Another interesting way that I found is, in the hypotheses above, to run a query returning some rows, and only retrieve some of them. If the query is not set to “auto-clean” (however the underlying DBA does it), it will keep the connection open and prevent a full lock on the table from going through. I had this happen to me in a piece of code that verified whether a row existed by selecting that row and verifying whether it got an error (not exists) or not (it must exist), but without actually retrieving the row.
PHP and PDO
PDO has persistent connection capability. This is how I ensure PDO does not pool connections and closes every one of them. It’s messy.
When opening, set the options (fourth option to new PDO()):
PDO::ATTR_PERSISTENT => false
When disconnecting:
// We should have no transactions and no locks.
// So we discard them.
try {
$pdo->exec('ROLLBACK WORK');
$pdo->exec('UNLOCK TABLES');
} catch (Exception $err) {
// Send a mail
}
// No cooperative locks. So this will not hurt a bit.
try {
$pdo->exec('DO RELEASE_ALL_LOCKS()');
} catch (Exception $err) {
// Send a mail
}
// Ensure the connection withers on the vine, but not too soon.

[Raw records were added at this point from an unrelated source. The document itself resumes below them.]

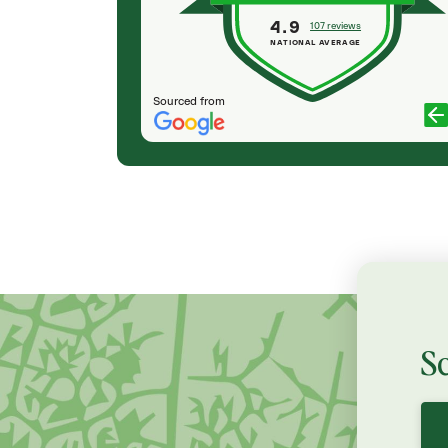
with my
4.9
107 reviews
ALEX C
emely helpful.
NATIONAL AVERAGE
Sourced from
S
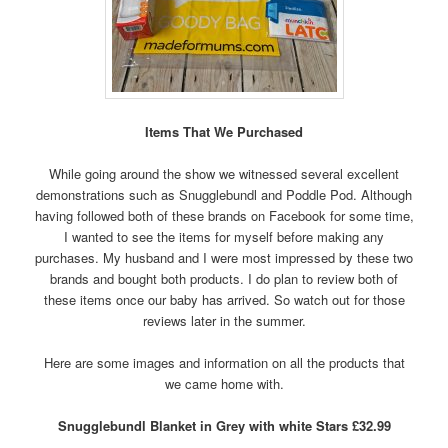
Items That We Purchased
While going around the show we witnessed several excellent
demonstrations such as Snugglebundl and Poddle Pod. Although
having followed both of these brands on Facebook for some time,
I wanted to see the items for myself before making any
purchases. My husband and I were most impressed by these two
brands and bought both products. I do plan to review both of
these items once our baby has arrived. So watch out for those
reviews later in the summer.
Here are some images and information on all the products that
we came home with.
Snugglebundl Blanket in Grey with white Stars £32.99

$pdo->exec('SET wait_timeout = 5');
// $pdo->setAttribute(PDO::ATTR_TIMEOUT, 5);
// If nothing else works!
// try {
// $pdo->exec('KILL CONNECTION_ID()');
// } catch (Exception $err) {
// // Exception here is expected: "Query execution was interrupted"
// }
// Invoke the garbage collector
$pdo = NULL;
Ask the DB
Another way to get the culprit if you have a recent MySQL, but not too recent since this is going to be deprecated, is (you need privileges again on the information schema)
SELECT * FROM INFORMATION_SCHEMA.INNODB_LOCKS
WHERE LOCK_TRX_ID IN
(SELECT BLOCKING_TRX_ID FROM INFORMATION_SCHEMA.INNODB_LOCK_WAITS);
Actual solution, requiring time and work
The problem is usually caused by this architecture:
webapp (jar, php) --> container or app connection pool (mysqldb, php_module, fastcgi...) --> --> MySQL
When the webapp dies, or the webapp lightweight thread instance dies, the container/connection pool might not. And it is the container that keeps the connection open, so obviously the connection does not close. Quite predictably, MySQL does not consider the operation complete.
If the webapp didn’t clean after itself (no ROLLBACK
or COMMIT
for a transaction, no UNLOCK TABLES
, etc.), then whatever that webapp started doing is still extant, and might still be blocking everyone else.
There are then two solutions. The worse one is to lower the idle timeout. But guess what happens if you wait too long between two queries (exactly: “MySQL server has gone away”). You could then use mysql_ping
if available (soon to be deprecated. There are workarounds for PDO. Or you might check for that error, and reopen the connection if it happens (this is the Python way). So – for a small performance fee – it’s doable.
The better, smarter solution is less straightforward to implement. Endeavour to have the script clean after itself, ensuring to retrieve all rows or free all query resources, catch all exception and deal with them properly, or, if possible, skip persistent connections altogether. Let each instance create its own connection or use a smart pool driver (in PHP PDO, use PDO::ATTR_PERSISTENT
explicitly set to false
).
Alternatively (e.g. in PHP) you can have destruct and exception handlers force clean the connection by committing or rolling back transactions (this ought to be enough) and maybe even issuing explicit table unlocks and RELEASE_ALL_LOCKS(), or committing connection suicide (KILL CONNECTION_ID()
) for good measure.
I do not know of a way of querying for extant resultset resources in order to free them; the only way would be to save those resources in a private array.